Problem to work on -
Please return each line of the material below that contains the string "Adobe".

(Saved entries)
--- START ---

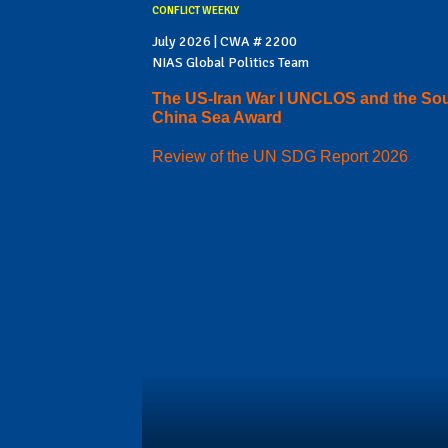
CONFLICT WEEKLY
July 2026 | CWA # 2200
NIAS Global Politics Team
The US-Iran War I UNCLOS and the So
China Sea Award
Review of the UN SDG Report 2026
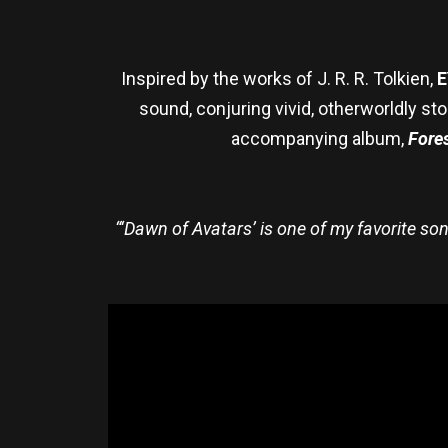
Inspired by the works of J. R. R. Tolkien,
E
sound, conjuring vivid, otherworldly 
accompanying album,
Fores
“‘Dawn of Avatars’ is one of my favorite s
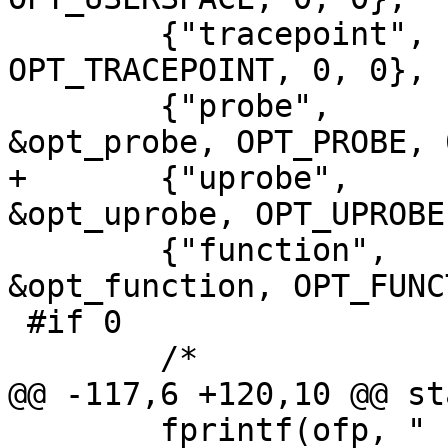
 	{"tracepoint",     0,   POPT_ARG_NONE, 0, 
OPT_TRACEPOINT, 0, 0},

 	{"probe",          0,   POPT_ARG_STRING, 
&opt_probe, OPT_PROBE, 
+	{"uprobe",          0,   POPT_ARG_STRING, 
&opt_uprobe, OPT_UPROBE
 	{"function",       0,   POPT_ARG_STRING, 
&opt_function, OPT_FUNC
 #if 0

 	/*

@@ -117,6 +120,10 @@ st
 	fprintf(ofp, "                           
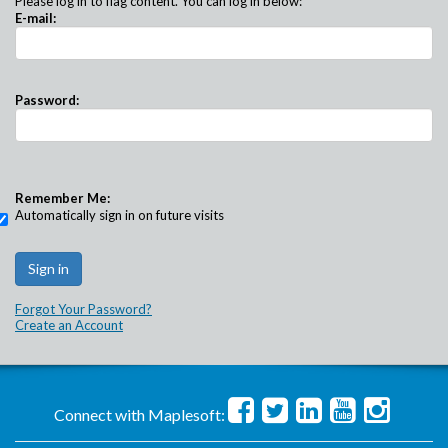
Please log in to flag content. You can log in below:
E-mail:
Password:
Remember Me:
Automatically sign in on future visits
Forgot Your Password?
Create an Account
Connect with Maplesoft:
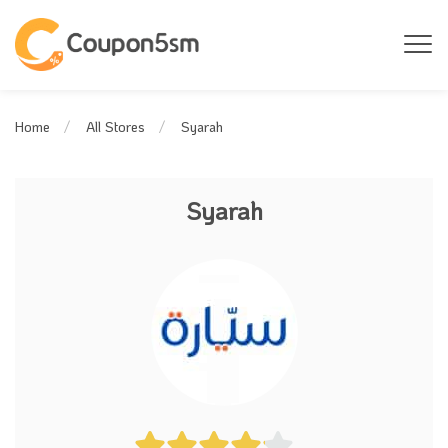
Syarah
Home
All Stores
Syarah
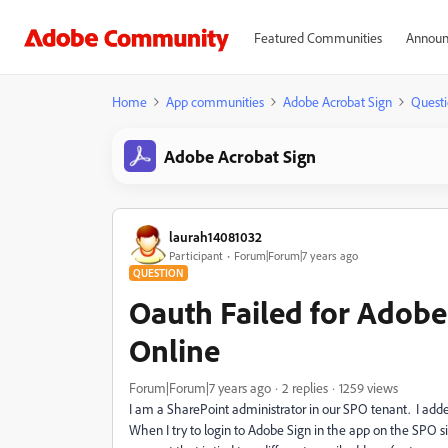
Featured Communities
Announ
Home
App communities
Adobe Acrobat Sign
Questi
Adobe Acrobat Sign
laurah14081032
Participant
Forum|Forum|7 years ago
QUESTION
Oauth Failed for Adobe
Online
Forum|Forum|7 years ago
2 replies
1259 views
I am a SharePoint administrator in our SPO tenant. I add
When I try to login to Adobe Sign in the app on the SPO si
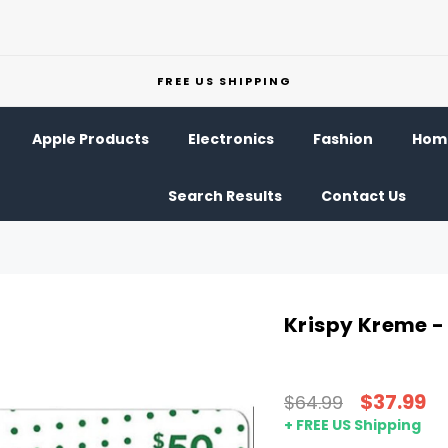
FREE US SHIPPING
Apple Products
Electronics
Fashion
Home
Search Results
Contact Us
Krispy Kreme -
$37.99
$64.99
+ FREE US Shipping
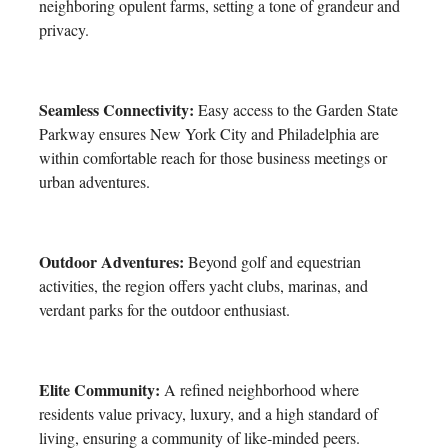
neighboring opulent farms, setting a tone of grandeur and
privacy.
Seamless Connectivity:
Easy access to the Garden State
Parkway ensures New York City and Philadelphia are
within comfortable reach for those business meetings or
urban adventures.
Outdoor Adventures:
Beyond golf and equestrian
activities, the region offers yacht clubs, marinas, and
verdant parks for the outdoor enthusiast.
Elite Community:
A refined neighborhood where
residents value privacy, luxury, and a high standard of
living, ensuring a community of like-minded peers.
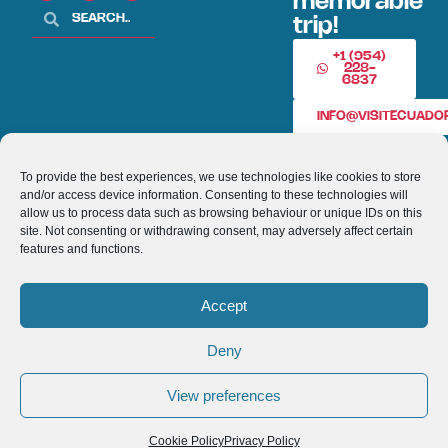
memorable
trip!
+1 (954)
228-
6837
INFO@VISITECUAD
To provide the best experiences, we use technologies like cookies to store
© 2013-2026 VISITECUADORANDSOUTHAMERICA.COM
and/or access device information. Consenting to these technologies will
allow us to process data such as browsing behaviour or unique IDs on this
Optimized by Seraphinite Accelerator
site. Not consenting or withdrawing consent, may adversely affect certain
Turns on site high speed to be attractive for people and search engines.
features and functions.
Accept
Deny
View preferences
Cookie Policy
Privacy Policy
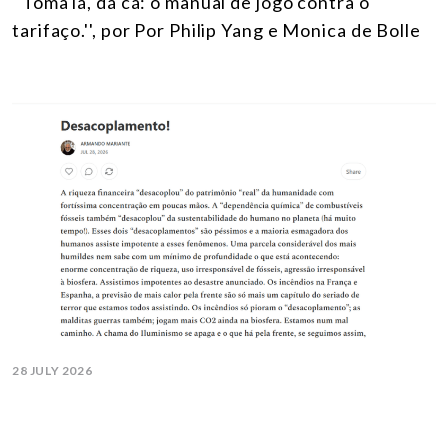
''Toma lá, dá cá: o manual de jogo contra o
tarifaço.'', por Por Philip Yang e Monica de Bolle
28 JULY 2026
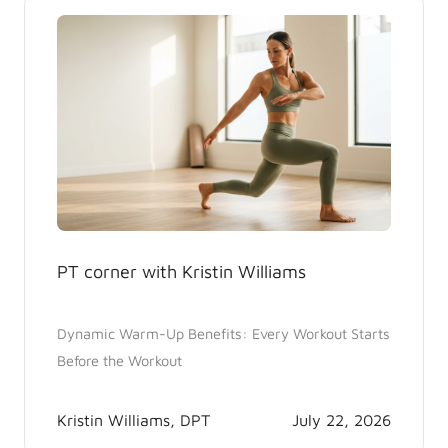
PT corner with Kristin Williams
Dynamic Warm-Up Benefits: Every Workout Starts
Before the Workout
Kristin Williams, DPT
July 22, 2026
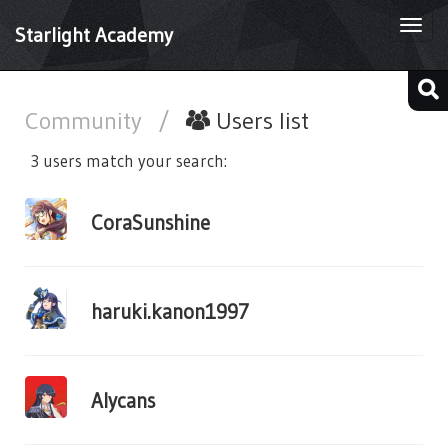
Togg
Starlight Academy
navi
Community
/
Users list
3 users match your search:
CoraSunshine
haruki.kanon1997
Alycans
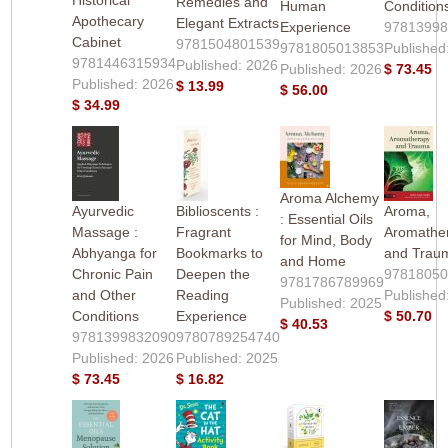
Remedies and
Human
Condition
Apothecary
Elegant Extracts
Experience
9781399
Cabinet
9781504801539
9781805013853
Published
9781446315934
Published: 2026
Published: 2026
$ 73.45
Published: 2026
$ 13.99
$ 56.00
$ 34.99
Aroma Alchemy
Ayurvedic
Biblioscents :
Aroma,
: Essential Oils
Massage :
Fragrant
Aromathe
for Mind, Body
Abhyanga for
Bookmarks to
and Trau
and Home
Chronic Pain
Deepen the
9781805
9781786789969
and Other
Reading
Published
Published: 2025
Conditions
Experience
$ 50.70
$ 40.53
9781399832090
9780789254740
Published: 2026
Published: 2025
$ 73.45
$ 16.82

--- END ---

Solution for this problem -
Adobe Acrobat Sign
Adobe Acrobat Sign
Oauth Failed for Adobe
When I try to login to Adobe Sign in the app on the SPO si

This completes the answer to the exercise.